=== Task objective ===
Say how many lines of the listing below contain "wrist", giving the number and nothing else.

=== Data records ===
[Start of section]
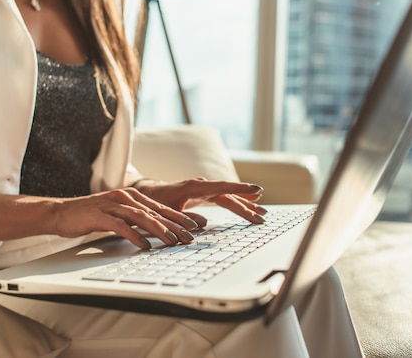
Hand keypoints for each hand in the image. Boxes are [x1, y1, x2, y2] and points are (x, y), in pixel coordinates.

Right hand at [51, 187, 202, 249]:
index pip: (162, 207)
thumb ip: (138, 220)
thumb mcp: (120, 215)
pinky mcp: (99, 215)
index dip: (180, 216)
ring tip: (172, 241)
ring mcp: (112, 204)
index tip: (197, 226)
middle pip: (155, 211)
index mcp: (133, 196)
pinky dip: (133, 235)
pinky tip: (144, 245)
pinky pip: (120, 225)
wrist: (62, 212)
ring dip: (159, 229)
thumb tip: (161, 231)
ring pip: (141, 217)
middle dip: (176, 224)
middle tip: (191, 236)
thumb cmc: (93, 216)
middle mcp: (125, 197)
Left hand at [132, 178, 267, 226]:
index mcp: (194, 187)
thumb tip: (203, 225)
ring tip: (262, 212)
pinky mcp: (205, 194)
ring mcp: (204, 189)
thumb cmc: (154, 202)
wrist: (147, 193)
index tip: (256, 190)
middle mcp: (202, 186)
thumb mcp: (166, 211)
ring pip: (229, 196)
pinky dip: (237, 202)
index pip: (222, 187)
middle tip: (263, 215)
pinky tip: (250, 205)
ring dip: (245, 204)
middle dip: (247, 204)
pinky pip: (224, 198)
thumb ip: (183, 217)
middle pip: (229, 195)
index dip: (240, 190)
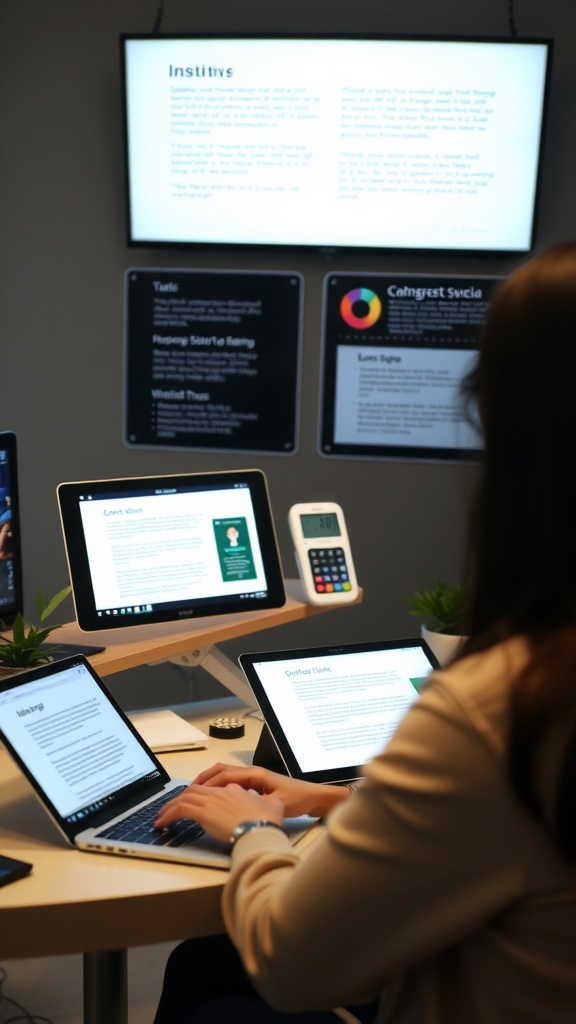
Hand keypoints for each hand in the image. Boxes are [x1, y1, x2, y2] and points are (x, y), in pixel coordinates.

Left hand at [154, 782, 283, 843]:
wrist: (262, 829)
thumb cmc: (267, 822)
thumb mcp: (271, 807)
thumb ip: (266, 804)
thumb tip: (268, 804)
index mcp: (234, 789)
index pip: (211, 789)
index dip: (199, 795)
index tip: (193, 803)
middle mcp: (220, 792)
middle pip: (192, 791)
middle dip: (178, 799)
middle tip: (169, 809)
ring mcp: (211, 801)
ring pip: (183, 799)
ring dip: (169, 808)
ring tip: (161, 818)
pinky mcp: (204, 813)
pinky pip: (180, 810)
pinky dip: (168, 815)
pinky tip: (163, 824)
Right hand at [192, 762, 348, 818]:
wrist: (314, 797)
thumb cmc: (298, 799)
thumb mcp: (276, 805)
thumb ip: (257, 806)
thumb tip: (238, 808)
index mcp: (255, 775)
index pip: (225, 775)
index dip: (207, 784)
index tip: (194, 792)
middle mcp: (252, 773)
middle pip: (220, 771)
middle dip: (202, 780)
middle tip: (187, 792)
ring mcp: (253, 777)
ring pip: (224, 775)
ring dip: (209, 782)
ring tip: (194, 792)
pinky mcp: (255, 784)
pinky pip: (231, 781)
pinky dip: (218, 786)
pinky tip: (214, 796)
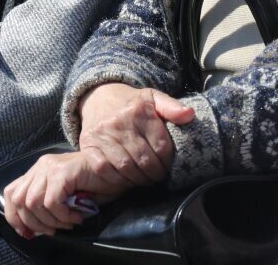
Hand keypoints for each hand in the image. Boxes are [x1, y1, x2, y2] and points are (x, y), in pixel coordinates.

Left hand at [2, 149, 129, 238]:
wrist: (117, 170)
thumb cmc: (94, 186)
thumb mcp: (64, 197)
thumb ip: (46, 205)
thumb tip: (30, 230)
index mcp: (38, 171)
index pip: (12, 193)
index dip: (15, 217)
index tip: (28, 233)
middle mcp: (41, 166)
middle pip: (19, 200)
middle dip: (33, 223)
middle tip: (54, 230)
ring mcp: (50, 167)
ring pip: (32, 203)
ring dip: (50, 221)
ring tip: (69, 222)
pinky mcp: (62, 172)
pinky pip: (52, 202)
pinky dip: (63, 215)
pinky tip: (77, 217)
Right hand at [77, 83, 193, 186]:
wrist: (98, 96)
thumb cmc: (131, 102)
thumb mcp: (153, 98)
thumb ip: (172, 107)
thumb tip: (189, 115)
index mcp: (139, 111)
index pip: (161, 146)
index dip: (168, 162)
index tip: (169, 168)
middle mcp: (120, 122)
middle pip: (144, 160)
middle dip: (155, 174)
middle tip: (158, 178)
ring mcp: (102, 134)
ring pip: (125, 167)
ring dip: (138, 179)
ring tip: (144, 180)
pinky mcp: (88, 144)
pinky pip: (104, 169)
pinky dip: (116, 179)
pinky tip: (125, 178)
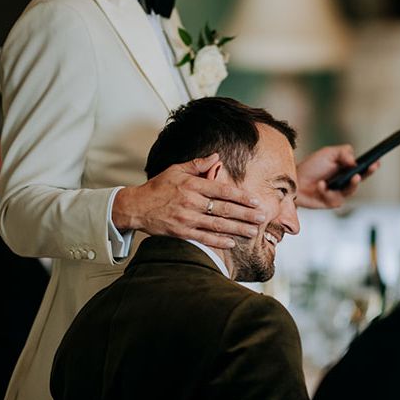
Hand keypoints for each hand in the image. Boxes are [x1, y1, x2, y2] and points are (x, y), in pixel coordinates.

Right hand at [113, 153, 264, 248]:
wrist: (136, 206)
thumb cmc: (157, 187)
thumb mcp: (176, 170)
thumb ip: (198, 164)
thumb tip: (216, 157)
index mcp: (193, 185)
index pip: (223, 191)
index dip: (242, 197)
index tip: (256, 201)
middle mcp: (191, 201)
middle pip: (224, 209)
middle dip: (246, 214)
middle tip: (263, 218)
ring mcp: (187, 218)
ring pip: (217, 225)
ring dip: (237, 229)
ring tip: (253, 231)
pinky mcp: (181, 232)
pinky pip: (204, 238)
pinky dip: (219, 241)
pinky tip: (232, 242)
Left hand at [296, 144, 378, 208]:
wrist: (294, 181)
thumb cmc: (310, 167)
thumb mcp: (327, 154)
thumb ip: (343, 153)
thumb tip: (355, 161)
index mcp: (346, 169)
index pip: (362, 168)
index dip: (370, 166)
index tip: (376, 161)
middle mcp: (345, 182)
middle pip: (360, 179)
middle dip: (367, 173)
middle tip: (370, 168)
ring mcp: (339, 193)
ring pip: (351, 190)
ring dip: (352, 184)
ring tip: (353, 176)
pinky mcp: (331, 202)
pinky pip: (334, 197)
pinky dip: (326, 189)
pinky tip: (320, 185)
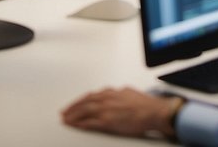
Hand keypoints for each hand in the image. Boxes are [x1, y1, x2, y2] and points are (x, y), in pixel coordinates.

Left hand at [62, 87, 178, 138]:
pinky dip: (81, 123)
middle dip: (73, 107)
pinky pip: (90, 122)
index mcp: (112, 92)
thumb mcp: (129, 93)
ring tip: (66, 119)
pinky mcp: (108, 121)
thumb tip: (118, 92)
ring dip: (73, 115)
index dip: (81, 100)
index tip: (75, 104)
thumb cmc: (145, 104)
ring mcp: (106, 110)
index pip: (91, 95)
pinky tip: (75, 125)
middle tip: (64, 112)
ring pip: (85, 111)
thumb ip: (120, 94)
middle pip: (85, 102)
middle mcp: (107, 99)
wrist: (153, 111)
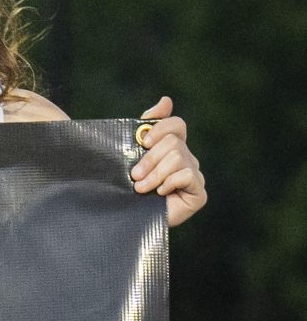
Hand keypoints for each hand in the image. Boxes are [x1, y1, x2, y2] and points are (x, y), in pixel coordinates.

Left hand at [132, 96, 205, 226]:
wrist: (121, 219)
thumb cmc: (121, 187)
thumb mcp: (127, 154)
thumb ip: (143, 127)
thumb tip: (166, 100)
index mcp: (170, 147)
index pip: (176, 125)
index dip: (160, 127)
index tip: (143, 140)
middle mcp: (185, 159)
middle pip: (173, 142)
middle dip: (149, 158)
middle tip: (134, 175)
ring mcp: (194, 175)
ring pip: (178, 157)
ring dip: (154, 174)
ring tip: (140, 188)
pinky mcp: (198, 193)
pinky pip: (188, 175)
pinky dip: (169, 183)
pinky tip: (159, 194)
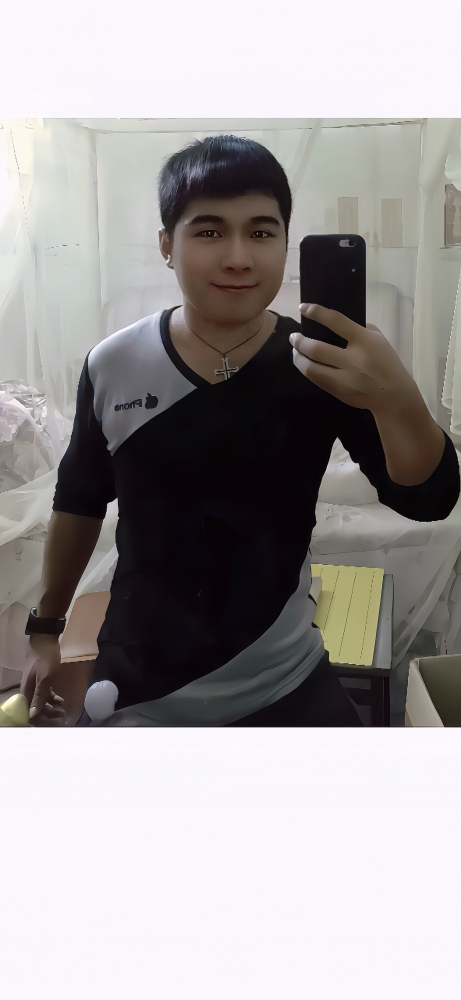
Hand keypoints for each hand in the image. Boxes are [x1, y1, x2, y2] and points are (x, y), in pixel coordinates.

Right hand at [21, 635, 66, 725]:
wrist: (46, 639)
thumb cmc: (45, 658)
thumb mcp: (45, 678)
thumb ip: (39, 696)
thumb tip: (31, 715)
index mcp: (26, 691)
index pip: (29, 712)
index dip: (39, 719)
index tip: (51, 722)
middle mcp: (28, 690)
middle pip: (35, 708)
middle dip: (47, 714)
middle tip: (61, 716)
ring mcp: (34, 685)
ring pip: (41, 702)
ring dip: (51, 707)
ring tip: (63, 710)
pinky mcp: (41, 681)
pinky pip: (45, 694)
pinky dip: (52, 699)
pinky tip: (61, 701)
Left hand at [289, 303, 415, 412]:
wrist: (393, 395)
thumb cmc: (387, 363)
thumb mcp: (379, 339)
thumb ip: (360, 329)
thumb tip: (336, 324)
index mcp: (364, 341)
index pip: (336, 321)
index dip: (316, 312)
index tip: (303, 307)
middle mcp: (353, 359)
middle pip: (316, 348)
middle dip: (299, 341)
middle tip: (294, 336)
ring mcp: (345, 378)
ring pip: (311, 368)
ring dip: (298, 358)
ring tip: (295, 351)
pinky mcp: (339, 392)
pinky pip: (316, 380)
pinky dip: (307, 370)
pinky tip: (305, 364)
[End of section]
=== Written response ===
12